To CUVCAT Or Not To CUVCAT; That Is The Question
Big data and the leveraging of business intelligence have been vital components in data-driven decision making. The cost of not having data insights in which to make informed decisions has never been higher.
Yet, the process of cleansing, transforming, and validating data to fit an organization’s standards and industry best practices can be an extensive and fairly mysterious task.
The overarching concept of “Data Quality” was created to ensure the reliability of an organization’s data curation process according to some set of guidelines. Certainly, the definition of data quality and the threshold of what is “good enough” will vary from organization to organization, but the key to implementing and maintaining a data quality standard is to ensure an organization has a framework to guide them.
At Resultant our preferred framework for data quality is CUVCAT, an acronym that identifies the necessities of quality data: completeness, uniqueness, validity, consistency, accuracy, and timeliness.
The risk of using partial data is telling a story that’s incomplete and can be misleading and dangerous for organization, leaving organizations with more questions than answers. The same goes for retrieving data that is partially completed. Validating completeness gives a trustworthy indication that all anticipated data is accessible to the organization. Records can be unintentionally rejected, loss, or returned null as it moves down the data pipeline. Testing for data completeness quickly assesses missing data and in return allows development errors to be uncovered and corrected in near real time.
Just as data sets can have too few records, they can also run the risk of having too many records as well. Data duplication is usually the culprit and can be avoided by ensuring your data is completely unique to avoid skewed reporting and analysis. For example, financial data that contains 100 records, one for each sales transaction, will give one result, but by having duplicate data within the file, sales/revenue would be inflated, providing inaccurate information for an organization. Ensuring that all records are unique prevents data from being misrepresented and erroneous decisions made based upon that data.
To help govern the way data is presented, a set of requirements, or guidelines, must be established by an organization. Data should be structured in an acceptable data type and format, and data values should be within set constraints in order to comply with guidelines. If a data item does not conform to the established guidelines, it will be invalid and instead adds errors to the data set. Organizations having a complete understanding of the business requirements and guidelines for each object in a data set allows validity to be better monitored and controlled.
Data may be referenced different ways according to various business user needs. Therefore, it is imperative that the data presented to users is consistent and true without the structure or the actual content of the data being changed. Inconsistencies throughout a data set can compromise data integrity which leads to decreased value to an organization. Objects representing the same information but in different areas of a data source should have identical data types, naming conventions, and actual data values to ensure cross-database and cross-functional data integrity.
Validating accuracy is usually what most people think of when they hear the term data quality. Accuracy is measured by the extent in which a data item is correctly represented in the context of a data set. Simply, checking if the data is right. Inaccurate data can directly lead to erroneous decision making. It’s important to note that data accuracy is distinctively different from data validity. Valid data is verified against constraints and previously defined standards. Data accuracy is confirming that the values stored for an object are in fact the correct values. There is a chance that data can be valid but not accurate for an object.

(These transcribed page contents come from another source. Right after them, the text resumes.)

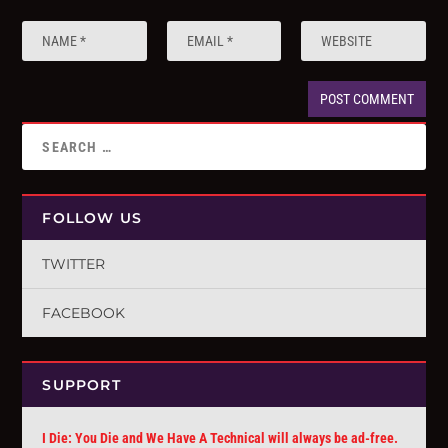
FOLLOW US
TWITTER
FACEBOOK
SUPPORT
I Die: You Die and We Have A Technical will always be ad-free.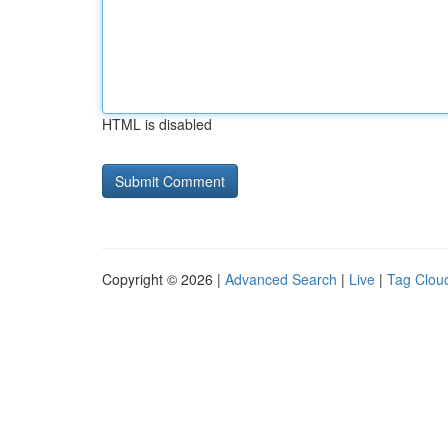
HTML is disabled
Copyright © 2026 |
Advanced Search
|
Live
|
Tag Clou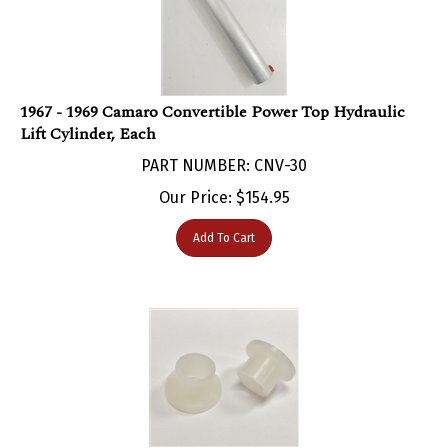
1967 - 1969 Camaro Convertible Power Top Hydraulic
Lift Cylinder, Each
PART NUMBER: CNV-30
Our Price:
$
154.95
Add To Cart
1967 - 1969 Camaro Convertible Power Top Lift Cylinder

Timeliness is simply providing the right people with the right data at the right time. A data set’s value relies on the correctness of the data but also how quickly that data can be ingested and become available for use, in other words, the timeliness the data is available to be leveraged. As business operations continue to evolve, data refreshes and changes quite often. Having timely access to data as it changes helps the business make appropriate, well-informed decisions.
In summary, there are many ways that data quality can be validated, but ultimately best practices leverage the CUVCAT framework. Without the six CUVCAT concepts supported, data should not be considered completely trustworthy.
At Resultant, we have developed Validatar, an automated data quality assurance tool to deal with the challenges related to providing quality data. Validatar consists of a test repository to create and store test cases, an execution engine to run those tests, and a results repository that stores the test results for easy retrieval.
We want our clients and customers to have a higher trust in their data quality validation process and make better business decisions without having to resort to manual data testing.